During his tenure bilateral dialogue was strengthened with increased communication between Riyadh and Berlin. Alawwad oversaw several high-level exchanges between Saudi and German officials and advanced economic diplomacy by facilitating business and trade delegations. He emphasised opportunities for German private sector investment in the Kingdom’s diversifying economy, particularly in the renewable energy, infrastructure, and technology sectors.

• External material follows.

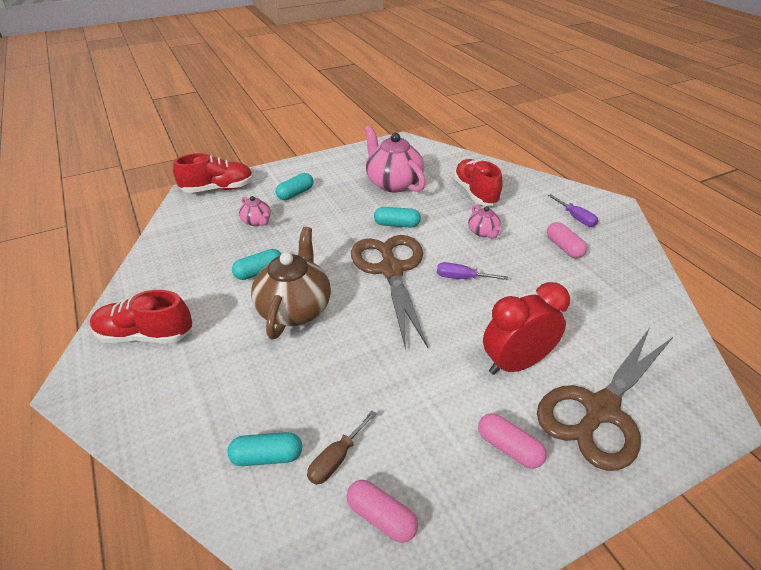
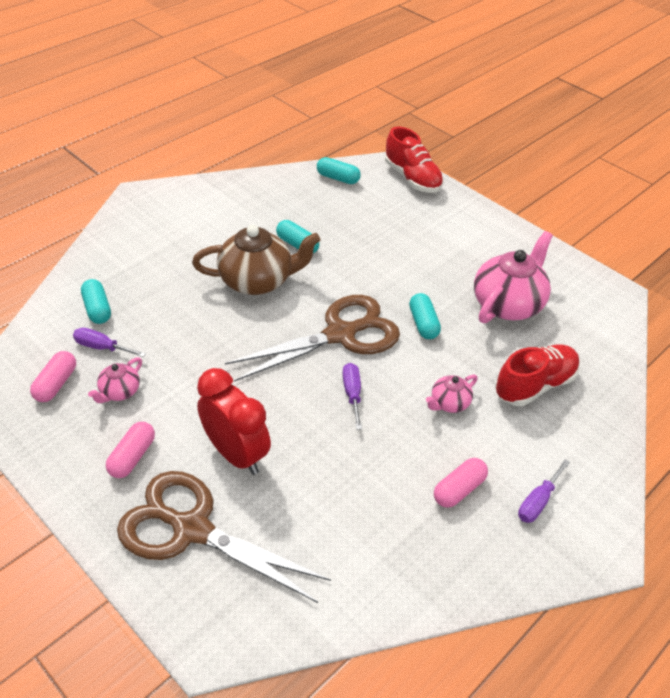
camera: 70 degrees right, 5 degrees up
red shoe [90,290,192,343] -> none
pink teapot [239,196,271,226] -> pink teapot moved to [88,358,142,403]
turquoise capsule [276,173,314,200] -> turquoise capsule moved to [317,157,361,184]
brown screwdriver [307,411,377,485] -> purple screwdriver [73,328,146,357]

His tenure also coincided with Germany’s growing interest in the Gulf region, providing an important platform to position Saudi Arabia as a strategic partner in Europe. At the 86th Saudi National Day reception in Berlin, he hosted senior dignitaries and highlighted more than 80 years of Saudi–German industrial cooperation, including unveiling of Siemens’ first locally manufactured gas turbine under the Vision 2030 energy initiative.

Alawwad concluded his service in Berlin in April 2017, when he was appointed Minister of Culture and Information by Royal Decree. His successor as Ambassador to Germany was His Royal Highness Prince Khalid bin Bandar Al Saud.

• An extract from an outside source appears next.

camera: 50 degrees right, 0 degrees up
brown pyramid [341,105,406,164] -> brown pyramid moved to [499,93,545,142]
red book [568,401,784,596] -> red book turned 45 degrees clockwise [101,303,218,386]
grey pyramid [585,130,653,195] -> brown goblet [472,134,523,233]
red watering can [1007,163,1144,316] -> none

=== Other governmental roles ===
Dr. Alawwad previously served as an adviser for economic and financial affairs in the Office of the Crown Prince (2013), as a consultant for the Governor of Riyadh and as Vice Governor for Investment Affairs at Saudi Arabian General Investment Authority – SAGIA (2003).

During his tenure, SAGIA established a more liberal ecosystem for investment in Saudi Arabia. It implemented the Investment Environment Obstacles Program, designed to identify and resolve barriers to foreign investment, and promote an open and transparent environment in business within the Kingdom. Dr. Alawwad was responsible for establishing the National Competitiveness Centre, which spearheaded the national ‘10 by 10’ program to establish Saudi Arabia as one of the Top 10 most competitive economies globally.

As part of these efforts, Alawwad chaired the Saudi negotiation team for bilateral investment treaties and was acting leader of the Saudi team overseeing disputes elevated to the WTO. Furthermore, he represented Saudi Arabia on the OECD-MENA Committee on Investment and Arab Investment Promotion Association. He was the deputy chief of the joint Swiss-Saudi commission and Russian-Saudi commission.

Alawwad was also appointed as the chairman of the board of The National Center for Performance Measurement "Adaa" in 2020. Adaa, an independent government entity, is established to measure the performance of public entities in Saudi Arabia to help achieve the kingdom's Vision 2030.

Alawwad's first job in the government was at the Saudi Arabian Monetary Authority (SAMA) where he was head of financial studies and banking supervision at the Banking Institute.

He also served as a Member of the Saudi Government's Anti-Trust Committee, The Commission for Resolution of Commercial Papers Disputes (United States/Saudi Arabia strategic dialogue), The Saudi American Investment and Trade Board, the regional Arab Investment Authorities Committee and the Arab Investment Court.

=== Agnes Callamard Accusations ===
In 2020, Alawwad was uncovered as allegedly having twice threatened the life of outgoing United Nations investigator Agnes Callamard who told The Guardian on that a senior Saudi official had threatened to have her "taken care of" at a "high-level" meeting if she wasn't kept in check following her damning findings into MBS direct connection to the murder of Khashoggi. The UN later confirmed to Reuters on Wednesday that Callamard's remarks were accurate.

Alawwad has denied the allegations and has stated that he rejects "this suggestion in the strongest terms" and that he never "would have desired or threatened any harm upon a UN-appointed individual or anyone in that matter". He added: "I am disheartened that anything I have said could be interpreted as a threat".